The first key factor was the dog’s living arrangement. Dogs that live outdoors are more likely to be aggressive than those that live indoors; however, the most aggressive dogs spent time living both indoors and out. Attitude was found to carry significant weight as well. Dogs that spent more time with their people were friendlier — more sociable toward others. And owners who thought their dog understood spoken language, perhaps having a closer bond with their pets, reported lower rates of aggression. Surprisingly, dogs with obedience training were found to be more aggressive.
Of course, all these results need careful interpretation…. Just because researchers find a relationship, it does not mean a cause has also been found. That leap of assumption would be similar to saying that eating ice cream leads to shark attacks. Those two things are related, but only by hot weather. People eat frozen treats and go to the beach when it gets hot. One does not cause the other.
Similarly, this research does not tell us if outdoor dogs become aggressive because they are left unattended, thus developing problems. It is also plausible that aggressive dogs are sent to live outside because they are not welcome in the home. As for obedience classes, it could simply be that aggressive dogs are sent for training to correct existing problems. Owners of social butterflies may fail to see the need and thus not attend.
The researchers also note that type of training and prevailing attitude of the owner can lead to different results. A controlling attitude where the dog must obey leads to increased levels of aggression. Owners who keep training fun are more likely to have friendly dogs.
While the research may raise more questions, it did answer an important one. Great care needs to be taken before jumping to the conclusion that genetics or breed has anything to do with a dog’s personality. The animal’s environment is mostly responsible. Blatantly painting breeds and owners as bad, irresponsible or negligent is not the answer. This overly simplistic view misses the complexity of the problem.

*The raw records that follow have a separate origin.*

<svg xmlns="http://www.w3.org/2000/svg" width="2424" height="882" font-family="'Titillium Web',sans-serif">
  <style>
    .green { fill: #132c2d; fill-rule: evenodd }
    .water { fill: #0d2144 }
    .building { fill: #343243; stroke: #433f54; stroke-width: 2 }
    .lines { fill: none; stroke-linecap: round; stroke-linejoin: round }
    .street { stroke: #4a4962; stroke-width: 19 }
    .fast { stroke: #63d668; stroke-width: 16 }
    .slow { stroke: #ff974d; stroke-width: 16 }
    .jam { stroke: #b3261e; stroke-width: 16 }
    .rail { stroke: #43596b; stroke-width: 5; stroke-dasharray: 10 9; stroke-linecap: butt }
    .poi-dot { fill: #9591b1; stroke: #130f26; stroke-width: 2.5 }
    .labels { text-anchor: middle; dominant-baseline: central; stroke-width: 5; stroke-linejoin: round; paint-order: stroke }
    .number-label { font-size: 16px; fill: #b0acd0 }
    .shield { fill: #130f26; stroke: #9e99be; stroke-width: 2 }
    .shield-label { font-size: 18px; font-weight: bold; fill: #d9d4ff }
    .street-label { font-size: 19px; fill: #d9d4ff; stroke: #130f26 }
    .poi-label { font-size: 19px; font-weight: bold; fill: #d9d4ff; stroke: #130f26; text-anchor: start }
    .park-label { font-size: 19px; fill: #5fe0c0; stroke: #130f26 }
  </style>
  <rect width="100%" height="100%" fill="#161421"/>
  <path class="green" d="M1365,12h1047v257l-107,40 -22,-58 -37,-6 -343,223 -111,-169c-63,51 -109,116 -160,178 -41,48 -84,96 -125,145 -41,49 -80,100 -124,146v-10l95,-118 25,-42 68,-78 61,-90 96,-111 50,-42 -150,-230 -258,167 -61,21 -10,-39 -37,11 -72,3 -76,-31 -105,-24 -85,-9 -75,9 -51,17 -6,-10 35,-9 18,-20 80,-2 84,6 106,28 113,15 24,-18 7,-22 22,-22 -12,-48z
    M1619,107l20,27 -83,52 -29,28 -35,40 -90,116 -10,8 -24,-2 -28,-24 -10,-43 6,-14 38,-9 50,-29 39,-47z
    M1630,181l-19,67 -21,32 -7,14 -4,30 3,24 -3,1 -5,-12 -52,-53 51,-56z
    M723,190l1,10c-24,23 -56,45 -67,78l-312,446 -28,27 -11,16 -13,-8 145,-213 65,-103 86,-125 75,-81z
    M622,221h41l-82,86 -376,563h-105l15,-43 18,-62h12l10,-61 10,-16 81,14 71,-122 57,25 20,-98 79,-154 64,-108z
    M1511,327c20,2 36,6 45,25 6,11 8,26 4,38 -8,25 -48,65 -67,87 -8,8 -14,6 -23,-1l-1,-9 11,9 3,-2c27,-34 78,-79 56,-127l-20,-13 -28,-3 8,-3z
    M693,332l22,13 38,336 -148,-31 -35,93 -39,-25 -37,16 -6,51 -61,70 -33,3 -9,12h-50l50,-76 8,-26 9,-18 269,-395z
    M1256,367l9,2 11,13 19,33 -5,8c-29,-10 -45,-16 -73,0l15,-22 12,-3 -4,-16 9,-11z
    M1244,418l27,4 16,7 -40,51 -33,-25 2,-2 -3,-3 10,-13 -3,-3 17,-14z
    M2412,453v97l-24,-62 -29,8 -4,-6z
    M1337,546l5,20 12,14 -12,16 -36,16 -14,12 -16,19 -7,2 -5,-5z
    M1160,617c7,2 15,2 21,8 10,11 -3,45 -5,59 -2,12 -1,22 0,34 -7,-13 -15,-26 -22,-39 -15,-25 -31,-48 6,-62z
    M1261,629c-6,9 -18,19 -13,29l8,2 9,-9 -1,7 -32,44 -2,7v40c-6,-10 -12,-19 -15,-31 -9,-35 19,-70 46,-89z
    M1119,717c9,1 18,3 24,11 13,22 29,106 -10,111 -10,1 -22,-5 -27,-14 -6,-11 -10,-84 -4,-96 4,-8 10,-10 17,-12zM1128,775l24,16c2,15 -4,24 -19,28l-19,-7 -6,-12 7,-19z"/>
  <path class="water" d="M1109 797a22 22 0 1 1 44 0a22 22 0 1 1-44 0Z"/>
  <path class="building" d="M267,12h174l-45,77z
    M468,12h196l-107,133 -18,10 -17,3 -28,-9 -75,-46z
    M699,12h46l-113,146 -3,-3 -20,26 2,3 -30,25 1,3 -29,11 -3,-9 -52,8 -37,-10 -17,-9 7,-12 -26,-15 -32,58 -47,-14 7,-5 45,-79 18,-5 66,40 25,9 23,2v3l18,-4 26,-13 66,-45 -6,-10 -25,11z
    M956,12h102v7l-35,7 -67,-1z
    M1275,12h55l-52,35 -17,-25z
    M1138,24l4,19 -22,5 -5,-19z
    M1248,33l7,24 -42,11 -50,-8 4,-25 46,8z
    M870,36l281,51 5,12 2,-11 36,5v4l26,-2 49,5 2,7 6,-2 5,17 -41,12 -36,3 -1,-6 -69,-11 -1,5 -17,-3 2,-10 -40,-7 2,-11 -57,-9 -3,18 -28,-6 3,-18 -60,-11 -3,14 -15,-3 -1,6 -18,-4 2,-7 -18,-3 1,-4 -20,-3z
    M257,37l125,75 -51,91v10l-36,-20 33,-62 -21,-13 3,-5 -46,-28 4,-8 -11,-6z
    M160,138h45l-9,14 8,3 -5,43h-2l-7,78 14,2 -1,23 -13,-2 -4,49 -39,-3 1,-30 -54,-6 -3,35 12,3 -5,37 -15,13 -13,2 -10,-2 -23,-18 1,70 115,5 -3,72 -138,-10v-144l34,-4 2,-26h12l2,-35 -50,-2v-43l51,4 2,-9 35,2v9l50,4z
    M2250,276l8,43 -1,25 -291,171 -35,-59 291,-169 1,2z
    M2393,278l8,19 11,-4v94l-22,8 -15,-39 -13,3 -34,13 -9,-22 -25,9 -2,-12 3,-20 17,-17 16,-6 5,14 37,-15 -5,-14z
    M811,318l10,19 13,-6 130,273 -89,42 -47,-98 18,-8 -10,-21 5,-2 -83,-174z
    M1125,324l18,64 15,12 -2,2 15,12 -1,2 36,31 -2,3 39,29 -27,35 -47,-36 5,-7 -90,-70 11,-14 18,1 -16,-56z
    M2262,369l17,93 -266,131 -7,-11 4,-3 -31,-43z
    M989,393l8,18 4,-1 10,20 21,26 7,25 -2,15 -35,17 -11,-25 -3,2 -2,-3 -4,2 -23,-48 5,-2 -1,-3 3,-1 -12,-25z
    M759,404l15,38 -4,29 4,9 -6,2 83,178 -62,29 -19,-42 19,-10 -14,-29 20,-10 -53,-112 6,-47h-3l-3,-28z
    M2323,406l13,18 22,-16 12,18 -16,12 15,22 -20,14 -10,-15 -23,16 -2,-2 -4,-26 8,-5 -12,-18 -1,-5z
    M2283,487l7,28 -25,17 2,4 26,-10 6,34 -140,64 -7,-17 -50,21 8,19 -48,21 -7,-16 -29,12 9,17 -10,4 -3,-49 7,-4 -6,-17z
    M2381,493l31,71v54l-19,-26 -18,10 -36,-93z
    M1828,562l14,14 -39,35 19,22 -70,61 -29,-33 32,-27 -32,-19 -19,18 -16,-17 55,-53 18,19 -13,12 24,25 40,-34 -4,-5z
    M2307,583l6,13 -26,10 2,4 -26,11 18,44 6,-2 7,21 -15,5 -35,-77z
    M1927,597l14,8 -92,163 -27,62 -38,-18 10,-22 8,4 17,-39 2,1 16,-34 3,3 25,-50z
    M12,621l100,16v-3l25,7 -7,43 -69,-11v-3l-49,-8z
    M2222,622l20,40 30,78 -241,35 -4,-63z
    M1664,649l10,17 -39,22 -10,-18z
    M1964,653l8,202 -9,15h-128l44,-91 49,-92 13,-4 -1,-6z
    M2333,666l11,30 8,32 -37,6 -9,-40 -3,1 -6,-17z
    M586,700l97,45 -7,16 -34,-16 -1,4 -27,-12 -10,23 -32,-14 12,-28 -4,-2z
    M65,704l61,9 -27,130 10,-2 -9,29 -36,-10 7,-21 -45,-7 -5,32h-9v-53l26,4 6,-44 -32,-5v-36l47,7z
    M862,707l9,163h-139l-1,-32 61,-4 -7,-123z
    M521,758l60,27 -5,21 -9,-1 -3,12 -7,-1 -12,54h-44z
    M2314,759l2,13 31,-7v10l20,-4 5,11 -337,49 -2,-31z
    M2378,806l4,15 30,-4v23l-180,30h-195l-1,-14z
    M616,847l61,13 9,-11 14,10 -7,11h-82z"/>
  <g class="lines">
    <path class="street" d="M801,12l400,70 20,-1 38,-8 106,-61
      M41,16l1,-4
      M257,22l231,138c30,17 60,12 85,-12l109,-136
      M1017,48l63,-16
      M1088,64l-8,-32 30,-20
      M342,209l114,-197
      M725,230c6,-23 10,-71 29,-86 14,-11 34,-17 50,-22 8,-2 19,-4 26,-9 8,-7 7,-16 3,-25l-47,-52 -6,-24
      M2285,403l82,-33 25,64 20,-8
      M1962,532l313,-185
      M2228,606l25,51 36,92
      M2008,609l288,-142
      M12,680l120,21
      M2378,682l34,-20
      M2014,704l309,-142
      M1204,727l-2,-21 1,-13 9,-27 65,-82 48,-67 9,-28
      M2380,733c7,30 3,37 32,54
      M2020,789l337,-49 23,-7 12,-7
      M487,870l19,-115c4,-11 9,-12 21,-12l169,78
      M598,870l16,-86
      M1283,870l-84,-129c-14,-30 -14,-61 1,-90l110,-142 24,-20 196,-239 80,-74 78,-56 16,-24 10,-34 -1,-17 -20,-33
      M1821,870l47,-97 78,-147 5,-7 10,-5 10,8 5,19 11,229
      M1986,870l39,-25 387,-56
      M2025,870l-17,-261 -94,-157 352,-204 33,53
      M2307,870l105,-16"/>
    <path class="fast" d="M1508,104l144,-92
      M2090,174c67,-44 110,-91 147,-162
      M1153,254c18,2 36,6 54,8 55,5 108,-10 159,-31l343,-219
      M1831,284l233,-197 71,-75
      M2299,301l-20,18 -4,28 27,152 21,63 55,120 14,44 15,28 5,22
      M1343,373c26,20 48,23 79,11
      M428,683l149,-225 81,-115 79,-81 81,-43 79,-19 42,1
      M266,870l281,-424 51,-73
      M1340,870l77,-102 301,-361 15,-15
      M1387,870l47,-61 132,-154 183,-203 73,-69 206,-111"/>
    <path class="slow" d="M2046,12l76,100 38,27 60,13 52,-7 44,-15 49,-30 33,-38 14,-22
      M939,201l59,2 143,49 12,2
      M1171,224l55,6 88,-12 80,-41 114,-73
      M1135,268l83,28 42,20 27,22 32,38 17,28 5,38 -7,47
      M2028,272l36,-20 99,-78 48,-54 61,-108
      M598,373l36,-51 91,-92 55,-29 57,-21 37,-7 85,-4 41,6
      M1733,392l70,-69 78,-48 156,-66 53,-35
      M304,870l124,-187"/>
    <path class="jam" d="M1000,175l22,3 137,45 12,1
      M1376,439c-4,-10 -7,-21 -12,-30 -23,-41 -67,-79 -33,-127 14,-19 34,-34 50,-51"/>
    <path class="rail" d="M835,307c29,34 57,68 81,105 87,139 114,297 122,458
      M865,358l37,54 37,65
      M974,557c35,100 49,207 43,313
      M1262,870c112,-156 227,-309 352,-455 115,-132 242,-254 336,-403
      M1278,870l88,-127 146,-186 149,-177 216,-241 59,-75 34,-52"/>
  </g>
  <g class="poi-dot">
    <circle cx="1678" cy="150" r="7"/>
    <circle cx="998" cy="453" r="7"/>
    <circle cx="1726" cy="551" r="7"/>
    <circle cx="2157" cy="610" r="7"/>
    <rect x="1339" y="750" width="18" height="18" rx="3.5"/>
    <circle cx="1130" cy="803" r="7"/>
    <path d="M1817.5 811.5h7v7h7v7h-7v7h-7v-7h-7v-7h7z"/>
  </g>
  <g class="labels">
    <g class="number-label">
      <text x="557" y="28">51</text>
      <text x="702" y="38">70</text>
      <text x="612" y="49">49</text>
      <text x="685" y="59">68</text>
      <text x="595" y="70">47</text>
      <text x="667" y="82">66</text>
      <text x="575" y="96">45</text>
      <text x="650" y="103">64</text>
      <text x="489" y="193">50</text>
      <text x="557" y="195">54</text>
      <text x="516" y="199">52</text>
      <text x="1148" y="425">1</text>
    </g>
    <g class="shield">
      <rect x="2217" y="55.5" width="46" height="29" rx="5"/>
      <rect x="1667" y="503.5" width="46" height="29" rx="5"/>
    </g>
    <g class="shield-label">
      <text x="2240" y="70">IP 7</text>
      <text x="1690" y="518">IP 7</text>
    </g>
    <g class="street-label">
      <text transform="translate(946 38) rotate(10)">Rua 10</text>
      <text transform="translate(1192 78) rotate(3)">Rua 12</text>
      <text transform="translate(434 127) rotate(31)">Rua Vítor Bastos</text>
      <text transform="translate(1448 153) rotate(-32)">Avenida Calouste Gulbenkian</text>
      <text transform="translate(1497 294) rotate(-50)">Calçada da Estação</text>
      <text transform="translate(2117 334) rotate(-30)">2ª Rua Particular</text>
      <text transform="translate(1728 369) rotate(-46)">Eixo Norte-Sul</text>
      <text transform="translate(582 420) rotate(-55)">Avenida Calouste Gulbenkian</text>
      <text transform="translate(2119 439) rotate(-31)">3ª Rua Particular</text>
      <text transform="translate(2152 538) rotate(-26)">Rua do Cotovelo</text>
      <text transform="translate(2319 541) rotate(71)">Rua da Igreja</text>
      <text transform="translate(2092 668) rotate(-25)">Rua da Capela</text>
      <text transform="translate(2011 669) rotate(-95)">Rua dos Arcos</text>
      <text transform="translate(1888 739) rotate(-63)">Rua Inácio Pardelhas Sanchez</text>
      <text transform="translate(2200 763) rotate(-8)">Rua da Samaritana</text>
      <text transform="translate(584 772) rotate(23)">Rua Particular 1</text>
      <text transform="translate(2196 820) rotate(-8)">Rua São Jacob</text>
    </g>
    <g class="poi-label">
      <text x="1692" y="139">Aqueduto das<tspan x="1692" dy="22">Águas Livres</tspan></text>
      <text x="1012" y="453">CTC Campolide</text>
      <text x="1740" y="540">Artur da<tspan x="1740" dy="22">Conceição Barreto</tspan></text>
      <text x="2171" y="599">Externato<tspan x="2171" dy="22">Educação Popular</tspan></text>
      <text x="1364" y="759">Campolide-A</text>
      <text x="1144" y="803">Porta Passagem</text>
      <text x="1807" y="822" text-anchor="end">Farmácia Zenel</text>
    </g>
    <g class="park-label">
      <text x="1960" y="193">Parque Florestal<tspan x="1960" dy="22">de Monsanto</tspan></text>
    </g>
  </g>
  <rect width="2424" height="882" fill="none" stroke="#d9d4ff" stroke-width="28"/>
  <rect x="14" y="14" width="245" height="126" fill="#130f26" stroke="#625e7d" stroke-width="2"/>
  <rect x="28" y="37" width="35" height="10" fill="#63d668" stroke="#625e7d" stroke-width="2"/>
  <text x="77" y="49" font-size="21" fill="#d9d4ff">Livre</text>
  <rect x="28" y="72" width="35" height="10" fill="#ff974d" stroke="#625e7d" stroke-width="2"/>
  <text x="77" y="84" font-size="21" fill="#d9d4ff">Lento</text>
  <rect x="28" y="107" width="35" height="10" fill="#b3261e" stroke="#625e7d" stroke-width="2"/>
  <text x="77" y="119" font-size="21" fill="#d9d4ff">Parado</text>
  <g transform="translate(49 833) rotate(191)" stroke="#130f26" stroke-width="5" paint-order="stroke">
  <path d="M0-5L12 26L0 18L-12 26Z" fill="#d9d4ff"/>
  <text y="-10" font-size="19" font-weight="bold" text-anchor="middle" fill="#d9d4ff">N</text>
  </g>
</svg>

So long as owners are unaware of their past mistakes, history is doomed to repeat itself. As long as politicians and lawmakers fall for the endless and pointless debate of bad breeds versus bad owners, public safety will never be adequately addressed. Owners can only change their strategy if they learn what to do. Perhaps the greatest obstacle to dog-bite prevention is failing to acknowledge the research now available.
Make sure you are conscious of your dog’s environment!